Jussie Smollett, known for his portrayal of Jamal Lyon in the Fox drama series “Empire” and advocacy about sexual fluidity in the queer community, was assaulted on his way back to his apartment in downtown Chicago Tuesday morning. Smollett told the Chicago Police Department that after he left a local fast food joint, he was attacked by two white men in ski masks, who both made racist and homophobic slurs while chanting “MAGA country” throughout the assault. The Chicago Police Department reported later that the two assailants poured an ‘unknown liquid’ on Smollett, fractured Smollett’s rib, as well as tied a rope around his neck before fleeing the scene.

After Smollett was hospitalized following the assault, many politicians and celebrities took to Twitter to show their support for Smollett.

While many were expressing their narratives of grief, some people also felt as if both the black and queer communities were actively ignoring the intersecting identities of Jussie Smollett.

In fact, the assault of Jussie Smollett started an entire conversation around how blackness and queerness are intersecting identities that harbor specific struggles within different spaces. Many individuals noted that the refusal to acknowledge the blackness of Smollett in mainstream LGBTIQ+ spaces, and the negligence to bring up Smollett’s sexuality in black spaces, was a disservice to black queer people everywhere.

While all this was happening, some questioned if the assault was even real. 

The mere accusation that a hate crime is false, for many marginalized communities, is a direct indicator of how most hate crimes are dealt with in the United States – they get swept under the rug.

The assault of Jussie Smollett rocked both communities, but more specifically triggered a conversation about how commercialized, mainstream LGBTIQ+ and black spaces tend to err on the side of blatant neglect of the people within their communities who identify with other marginalized identities. Smollett highlighted one of the 21st century’s most difficult obstacles: the entrenched white supremacist, cis heteronormative imperialist perspectives that demand you must be constrained to one identity and only that identity. That in order to advance the black community or the LGBTIQ+ community, you must claim only a singular cause (as if you are only black or only LGBTIQ+.) This methodology completely ignores how queer people in the black community navigate black spaces when there may be homophobia present, and how black queer people navigate LGBTIQ+ spaces when whiteness may shut down any other perspective. It discards all the people within these communities who do not follow the mainstream accepted perspective of being black or being LGBTIQ+. It leaves no room to be proud of being black and being queer at the same time.

While Jussie Smollett being attacked by homophobic white supremacists sparked this conversation within 24 hours of the attack, for many black queer activists, this was a conversation they had been trying to have for years.

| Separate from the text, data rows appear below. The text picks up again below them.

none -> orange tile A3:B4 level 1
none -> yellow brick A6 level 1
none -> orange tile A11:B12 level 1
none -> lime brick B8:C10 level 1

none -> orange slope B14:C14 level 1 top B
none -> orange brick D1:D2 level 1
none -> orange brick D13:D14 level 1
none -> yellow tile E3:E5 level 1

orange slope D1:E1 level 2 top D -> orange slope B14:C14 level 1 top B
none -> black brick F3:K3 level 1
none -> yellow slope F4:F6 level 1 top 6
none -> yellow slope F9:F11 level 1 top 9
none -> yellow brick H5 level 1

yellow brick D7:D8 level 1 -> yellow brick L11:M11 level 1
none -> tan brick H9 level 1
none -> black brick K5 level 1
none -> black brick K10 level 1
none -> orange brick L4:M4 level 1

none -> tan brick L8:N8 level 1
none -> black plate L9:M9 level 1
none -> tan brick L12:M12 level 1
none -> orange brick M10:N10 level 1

Many advocated for justice for all black queer people in the ways that Jussie Smollett was acknowledged, noting that nearly 128 trans people, mostly trans women of color, had been murdered in the last five years according to the Human Rights Campaign in 2018. Many of these victims have been utterly neglected by not only the government, but by the media and by fellow citizens at large. Their existence being violently extinguished by white supremacist homophobes had not garnered the response of more than 1,000 tweets per hour, nor public statements by notable news outlets that Jussie Smollett’s assault had.

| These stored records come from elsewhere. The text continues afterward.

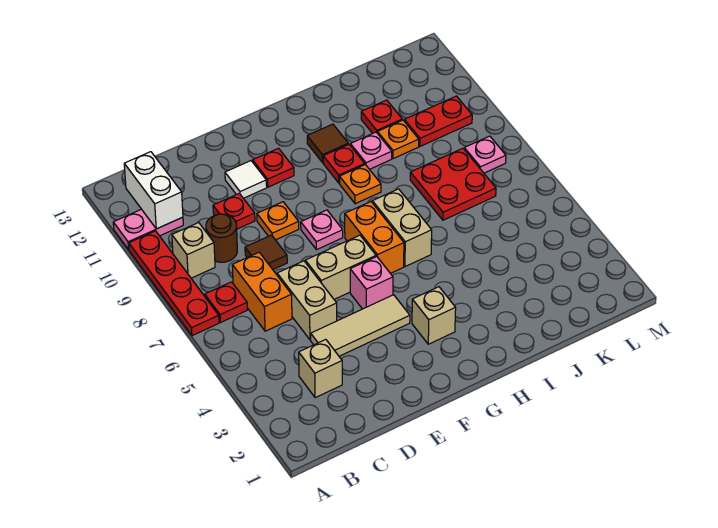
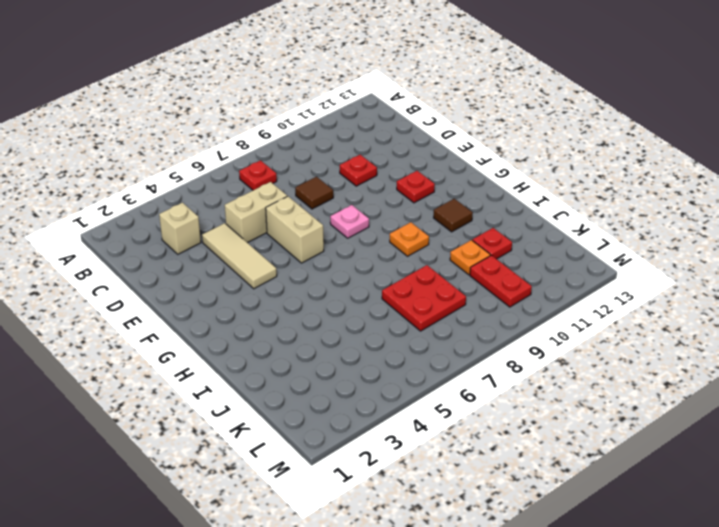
none -> red plate A7:A10 level 1
none -> pink plate A11:B11 level 1
none -> tan brick B9 level 1
none -> orange brick C6:C7 level 1

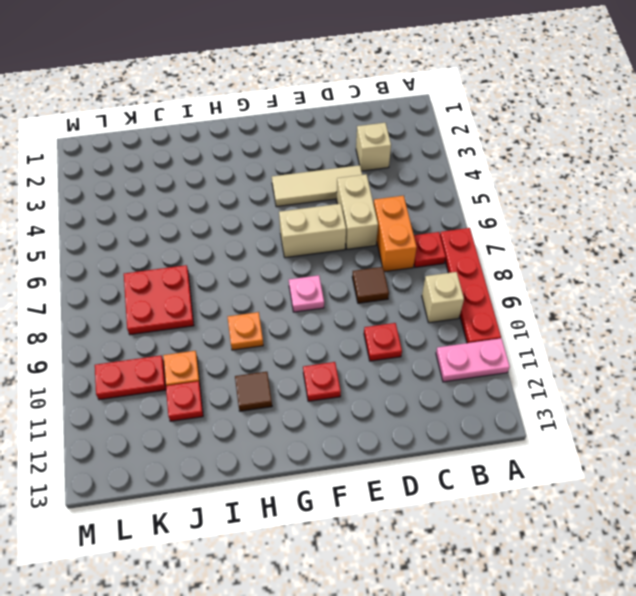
none -> brown round brick C9 level 1
none -> orange plate E9 level 1
none -> white tile E11 level 1
none -> pink brick F5 level 1

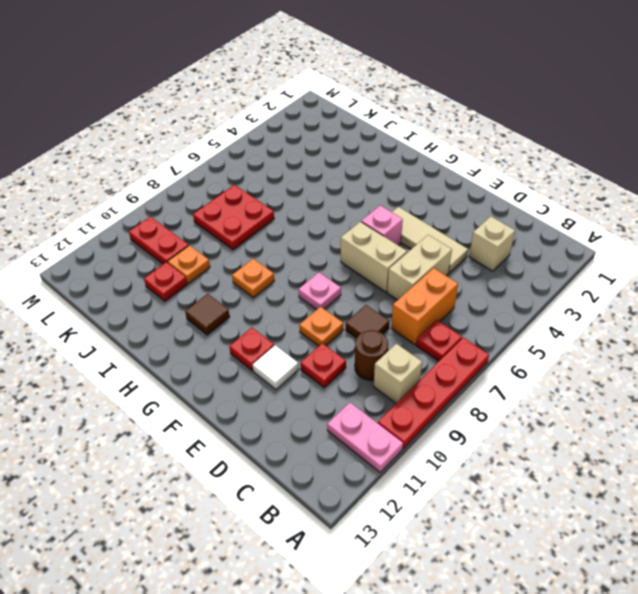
none -> tan brick G3 level 1
none -> orange brick G6:G7 level 1
none -> tan brick H6:H7 level 1
none -> red plate H10 level 1

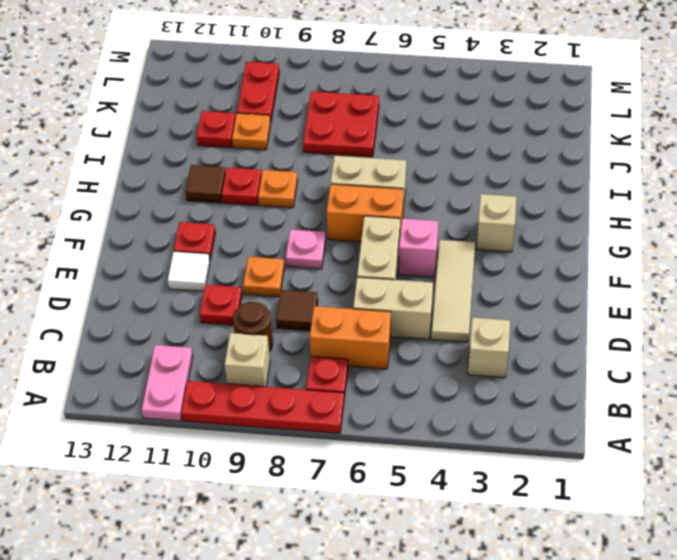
none -> pink plate I10 level 1
none -> pink plate L8 level 1
none -> white brick B11:B12 level 2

What can be taken away from the attack on Jussie Smollett besides the obvious atrocity of a hate crime? The lack of visibility and protection of queer people of color hurts everyone –  specifically when there is no record of justice for the assaults and murders of queer people of color.

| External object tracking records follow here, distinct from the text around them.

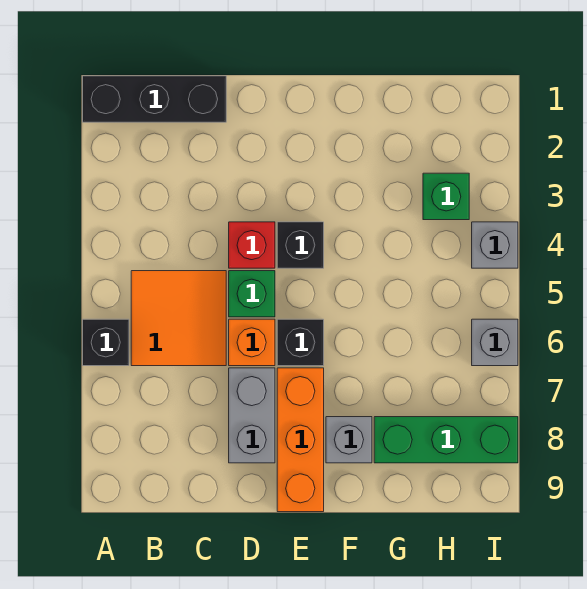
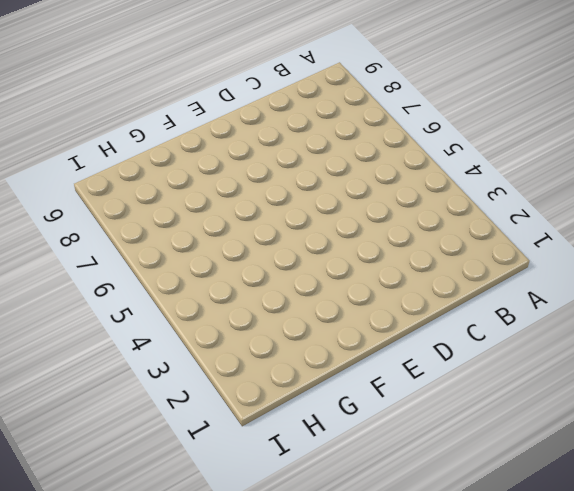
none -> black brick A1:C1 level 1
none -> black brick A6 level 1
none -> orange tile B5:C6 level 1

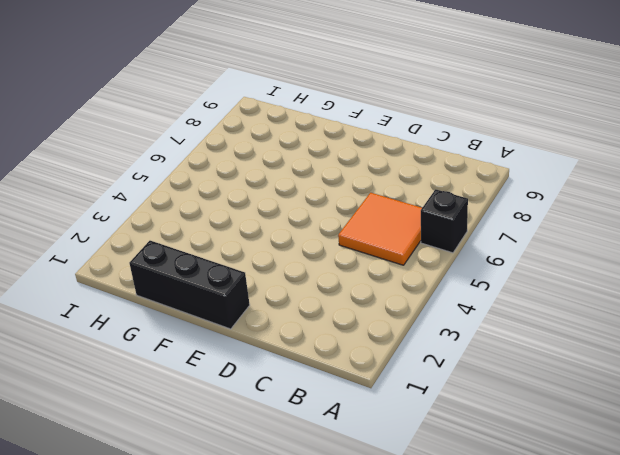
black brick E1:G1 level 1 -> black brick A1:C1 level 1
none -> red brick D4 level 1
none -> green brick D5 level 1
none -> orange brick D6 level 1

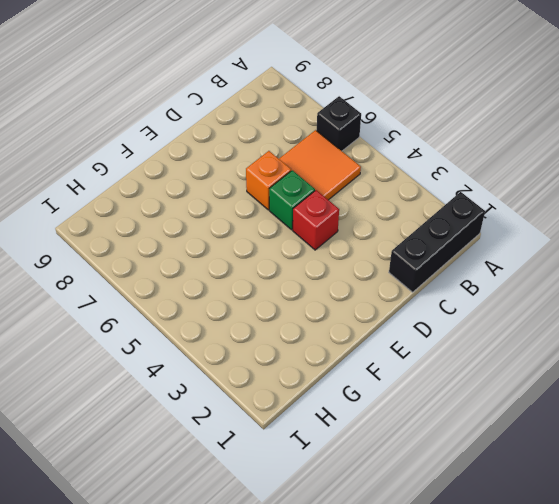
none -> grey brick D7:D8 level 1
none -> black brick E4 level 1
none -> black brick E6 level 1

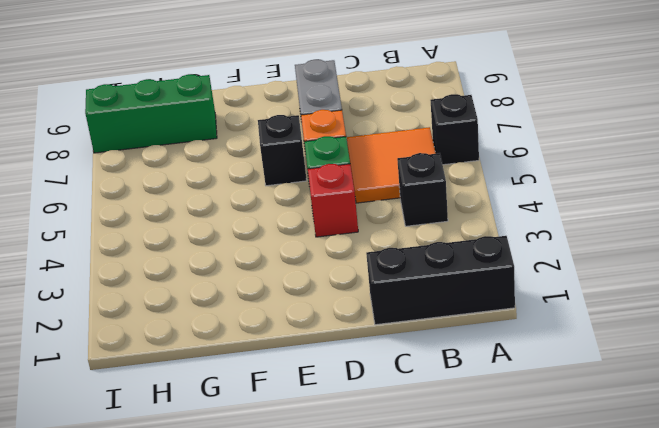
black brick B4 level 1 -> black brick E4 level 1
none -> orange brick E7:E9 level 1
none -> grey brick F8 level 1
none -> green brick H3 level 1

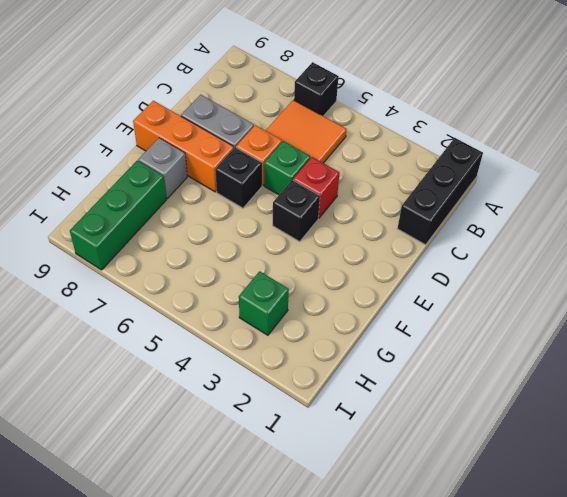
none -> grey brick I4 level 1
none -> grey brick I6 level 1

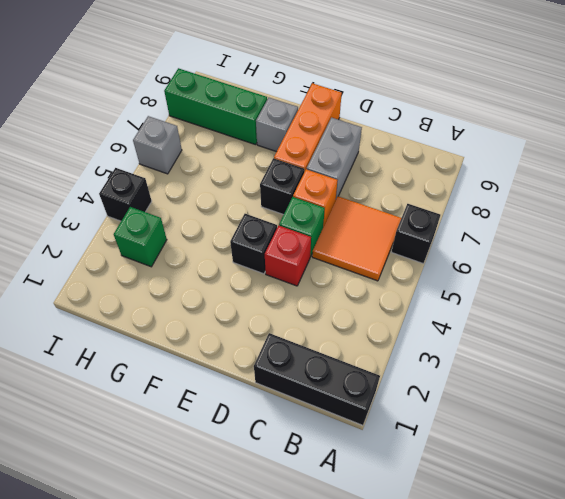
black brick I4 level 1 -> grey brick I4 level 1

We must recognize that when we do not involve other marginalized identities within our communities that this hurts us in our fight for equity. In order to empower queer people and black people and Latinx people and differently-abled people and every other marginalized identity, we must recognize that there are different oppressions facing a diverse array of people within our communities. We must acknowledge who has the power in our communities and who does not. Any liberation of Latinx people is not liberation until queer Latinx have the same visibility, standing and rights. Any liberation of LGBTIQ+ people is not liberation until queer people of color also have the same visibility, standing and rights. What happened to Jussie Smollett has happened to hundreds of other queer black people, but this time it was acknowledged by powerful figureheads that have the capacity to systematically change these structures of oppression and by the news outlets that saw public outcry and decided that the brutal attack on Jussie Smollett was worth covering. They didn’t cover trans children of color who commit suicide. They didn’t cover all the trans women of color who were murdered in the last five years. As a society we need to carry the same energy we carry for Jussie Smollett for all the other queer people of color who are murdered, assaulted, outcasted and neglected. The same amount of energy for the coverage of the various Pride parades needs to be applied to how many queer people, specifically queer people of color, are murdered regularly in the United States. Queer people of color deserve to have their humanity acknowledged, supported, and protected in all spaces – and it starts with us.